Clinical outcome and transplantation-related complications

The early post-transplant period was complicated with grade II oral mucositis and gastrointestinal toxicity (diarrhea and colitis), grade I skin toxicity, febrile neutropenia, tonsillitis (on D+83) and cervical lymphadenitis (Acinetobacter baumanii), which was successfully conservatively treated with antibiotics. The patient was discharged on D+106 post transplant and did well as an outpatient without any subsequent hospitalizations. On D+180 cardiac evaluation revealed a normal echocardiogram without any evidence of cardiac dysfunction. She remained quite short in stature and underweight (weight and height <3th percentile for normal population, wt Z-score −2.83 SD, height Z-score −2.7 SD, BMI −13.7, Z-score −1.4 SD) and needed substitution therapy and nutritional support with required enzymes and relevant fat-soluble vitamins.

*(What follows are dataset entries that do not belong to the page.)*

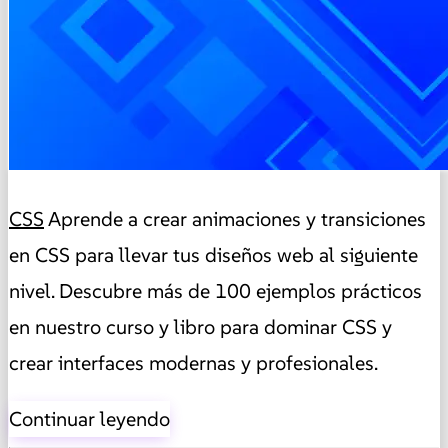
CSS
Aprende a crear animaciones y transiciones
en CSS para llevar tus diseños web al siguiente
nivel. Descubre más de 100 ejemplos prácticos
en nuestro curso y libro para dominar CSS y
crear interfaces modernas y profesionales.
Continuar leyendo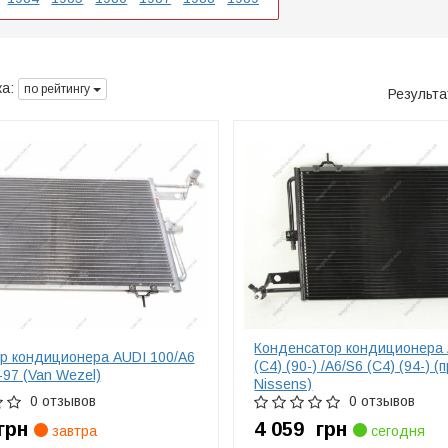
а:
по рейтингу
Результ
Конденсатор кондиционера 
р кондиционера AUDI 100/A6
(C4) (90-) /A6/S6 (C4) (94-) (
97 (Van Wezel)
Nissens)
0 отзывов
0 отзывов
грн
4 059
грн
завтра
сегодня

On D+243 (20.12.2016) no signs of acute or chronic GvHD and other complications have been observed. She is transfusion independent, has normal CBC (WBC 5.7 × 109/L, ANC 3808/μL, hemoglobin 132 g/L, platelets 190 × 109/L) and a Lansky score of 100%.

Discussion

PGD has become a realistic option for obtaining an unaffected HLA-identical source of HSCT treatment of congenital and acquired bone marrow failures, with no risk for a donor child, while providing a real chance for a sibling’s rescue.7, 8, 10 The objective of PGD for HLA typing to produce an HLA-matched donor is not only to benefit the affected sibling, as the couples are planning to have another healthy child anyway, which cannot be achieved without PGD.11 Currently, hundreds of PGD cases have been performed for HLA matching, resulting in dozens of successful HSCTs from unaffected HLA-matched donors obtained by PGD.7, 8, 12, 13, 14 The majority of the conditions treated by this approach were blood diseases, such as thalassemia and Fanconi anemia, but successful treatment cases were also reported for patients with acute lymphoblastic leukemia.12

Reported cases of SDS who have undergone HSCT4, 15 show that treatment success largely depends on the stage during which HSCT was performed, with 80% five-year survival in hematopoietic aplasia, and 30 –40% survival with development of secondary MDS and signs of acute leukemia. The use of HSC from HLA-identical donors increases the general survival by 15–20%, and lowers rates of transplantation-related events. Considering that the patient had MDS signs with the tendency of transformation to leukemia, the use of HSCT from HLA-identical sibling was crucial and may have a significant impact on the prognosis. Thus, the reported experience of the first case of successful HSCT to the SDS patient from the HLA-identical healthy sibling derived through PGD demonstrates the usefulness of the approach for radical treatment of SDS. As described, the combined allogeneic HSC transplantation of cord blood and bone marrow allowed recovering the patient’s hematopoiesis, no longer requiring regular blood transfusions.